Railway authorities canceled all night trains in an eastern Indian state Saturday after a passenger express train derailed and was hit by a cargo train, killing at least 115 people and injuring hundreds. The government accused Maoist rebels of sabotaging the tracks, USA Today reports.
More than 140 people with injuries were in hospitals in towns near the accident site, officials said. Railway officials said some bodies were still trapped between the engines of the two trains, which smashed together when the high speed passsenger train derailed and was run over by an oncoming cargo train.

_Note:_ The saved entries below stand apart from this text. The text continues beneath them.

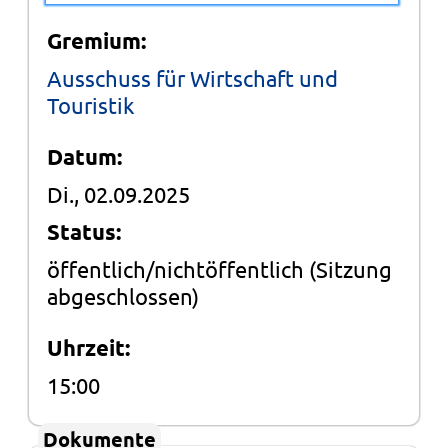
Gremium:
Ausschuss für Wirtschaft und
Touristik
Datum:
Di., 02.09.2025
Status:
öffentlich/nichtöffentlich
(Sitzung
abgeschlossen)
Uhrzeit:
15:00
Dokumente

Railway authorities said they would not run any trains at night in West Bengal for at least the next four days, when Indian Maoist rebels have called a general strike, NPR says.
According to Business Week, sabotage by Maoist rebels may have caused the derailment of the Gyaneshwari Express, which was headed for the financial capital of Mumbai, Railway Minister Mamata Banerjee said yesterday, citing local police. The crash occurred 155 kilometers (96 miles) southwest of Kolkata.
Indian Railways, the operator of Asia’s oldest network, rescheduled some train services, citing a declaration by the Maoists, who have stepped up attacks in recent weeks, of a "Black Week" from May 28 to June 2 to protest against an ongoing government offensive, according to a statement yesterday.